Pour Pr Goïta, l’agroécologie va au-delà de l’Afrique. Elle est aujourd’hui la solution pour le monde entier. Si des organismes internationaux comme la FAO s’intéresse à la problématique, cela est la preuve que sa pertinence n’est pas sujette à caution, précise-t-il. Au regard de ces évidences, l’option de l’agroécologie comme alternative africaine face à l’urgence climatique s’impose. Car, les pratiques agroécologiques vont de pair avec la lutte contre le changement climatique, précise le correspondant national agroécologie.

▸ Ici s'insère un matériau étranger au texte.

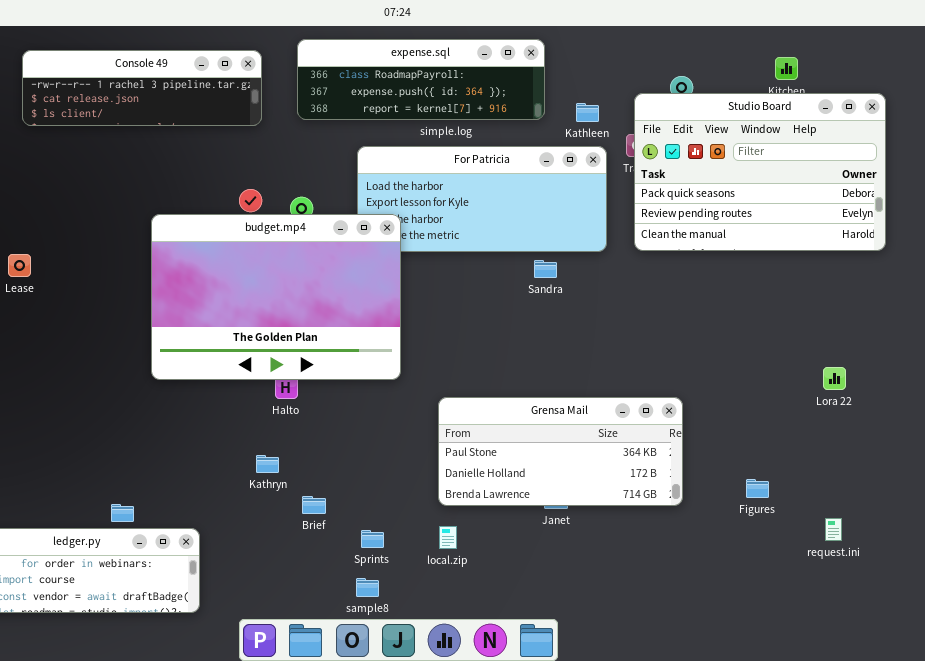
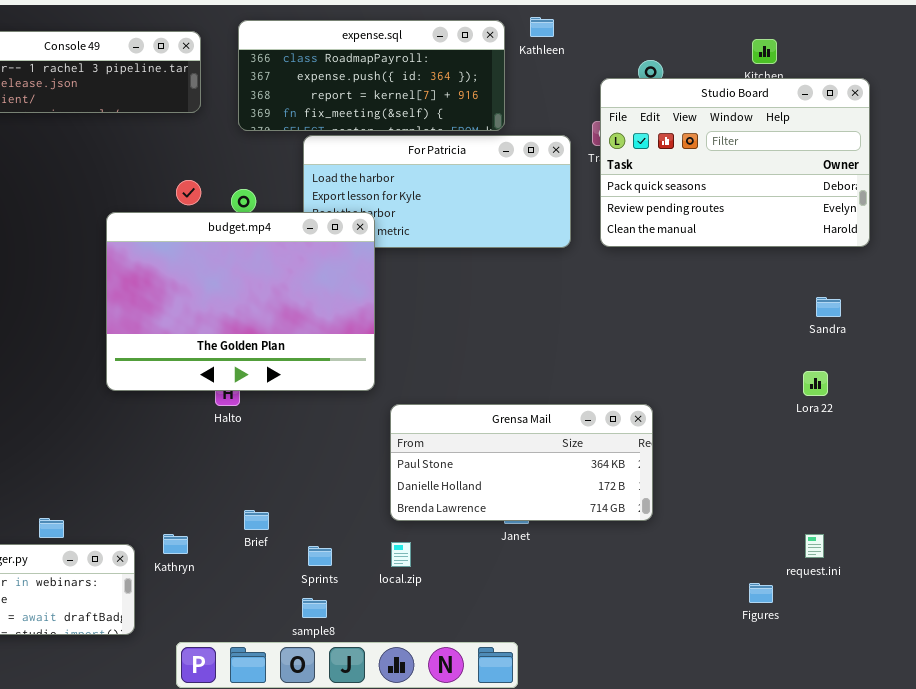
expense.sql: [297,39,545,120] -> [238,20,505,131], resized
Kathleen: [576,103,599,122] -> [530,17,554,37], moved
budget.mp4: [151,214,401,380] -> [106,212,375,391], moved
Sandra: [534,260,557,278] -> [816,297,841,317], moved
Kathryn: [256,455,279,473] -> [163,534,188,554], moved
Figures: [746,479,769,498] -> [749,583,773,603], moved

Et si l’Etat et ses partenaires sont appelés à un financement urgent et conséquent de l’agroécologie, il ne faudrait cependant pas y voir seulement une niche commerciale, mais plutôt comme une solution globale de restauration des sols, des écosystèmes, bref une alternative pour l’avenir et la durabilité de l’agriculture, alerte Henri Girard. Mieux, poursuit-il, il faudrait éviter le saupoudrage et imaginer des mécanismes de financements pérennes qui produisent des résultats tangibles et durables sur le terrain. En tout état de cause, la marche vers la mise à l’échelle de l’agroécologie s’impose. « En assurant la durabilité de l’agriculture, l’agroécologie permet de réaliser la sécurité alimentaire. A travers elle, nous aurons des aliments sains, pour la santé humaine, animale mais aussi de l’environnement, la sauvegarde de la biodiversité. Ce que les gens ignorent est que notre santé dépend de la santé des sols », conclut Adama Sawadogo.
Mahamadi SEBOGO
Encadré : COP27 : La position de la commune de la société civile africaine
Sous l’égide de l’Alliance pour la souveraineté alimentaire en Afrique (AFSA), un mouvement représentant 200 millions de petits agriculteurs, de pêcheurs, de pasteurs, de groupes religieux et de peuples autochtones, la société civile africaine s’est réunie à Addis Abeba, du 19 au 21 septembre 2022, pour dialoguer sur la feuille de route de l’Afrique pour l’adaptation au changement climatique par l’agroécologie. A l’issue de trois jours de travaux, les participants, venus de 32 pays du continent, ont dégagé une position commune, en appelant la COP27 à :
- Donner la priorité à l’agroécologie pour transformer le système agroalimentaire, renforcer la résilience et permettre aux petits agriculteurs, aux pasteurs et aux pêcheurs de s’adapter au changement climatique ; inclure l’agroécologie dans les négociations climatiques de la CCNUCC ;
- Engager de manière significative les petits producteurs alimentaires et les communautés autochtones, y compris les femmes et les jeunes, dans les négociations de la COP27 et au-delà ; rejeter les fausses solutions qui menacent les terres et les semences et accroissent la dépendance à l’égard des entreprises agrochimiques mondiales ;
- Orienter le financement climatique vers l’agroécologie.